South Africa’s inflation rate declined to a two-month low, according to data released by Statistics South Africa.

Consumer prices rose by 5.3% year-on-year, down from 5.6% in February. While this decline may initially suggest a positive trend, analysts caution against premature optimism due to various economic factors at play.

The weakening of the South African rand against the dollar, coupled with drought conditions affecting staple crops like white corn and geopolitical tensions in the Middle East leading to rising oil prices, poses significant challenges.
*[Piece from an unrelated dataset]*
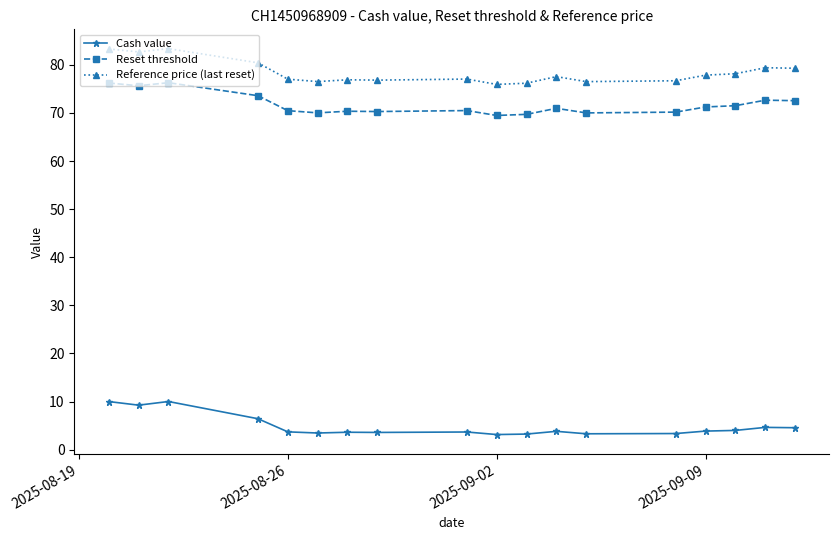

True or false: Cash value and Reset threshold intersect in this chart.

False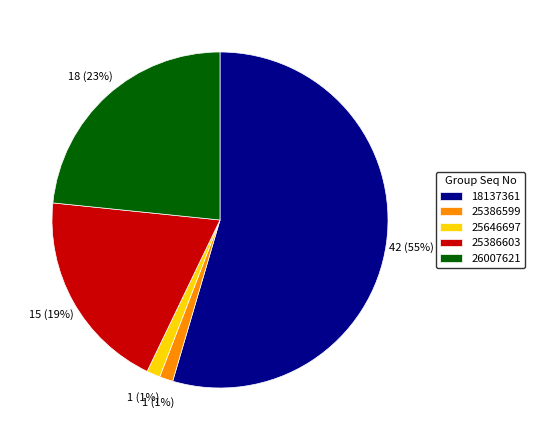

Is it true that 25646697 is 11% of the pie?

False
These factors are expected to keep inflation relatively high and stubborn in the coming months, making policymakers hesitant to adjust borrowing costs.

Lesetja Kganyago, Governor of the South African Reserve Bank, reiterated the bank’s cautious stance on inflation pressures.

Despite the recent easing, inflation has consistently remained above the midpoint of the central bank’s target range of 3-6% since May 2021. Consequently, the bank has maintained the benchmark interest rate at 8.25% for nearly a year, aiming to anchor inflation expectations.

While some traders speculate on potential interest rate hikes, forward-rate agreements indicate a low likelihood of such a move at the upcoming monetary policy committee meeting.

The yield on 10-year bonds also saw a marginal decline following the release of the inflation data.

March’s inflation decline was mainly attributed to lower prices in miscellaneous goods and services, education, health, and housing and utilities.

However, core inflation, which excludes volatile food and energy costs, remained relatively steady at 4.9%.

Overall, South Africa’s inflation trajectory underscores the delicate balance between economic recovery and inflation containment amid ongoing global uncertainties.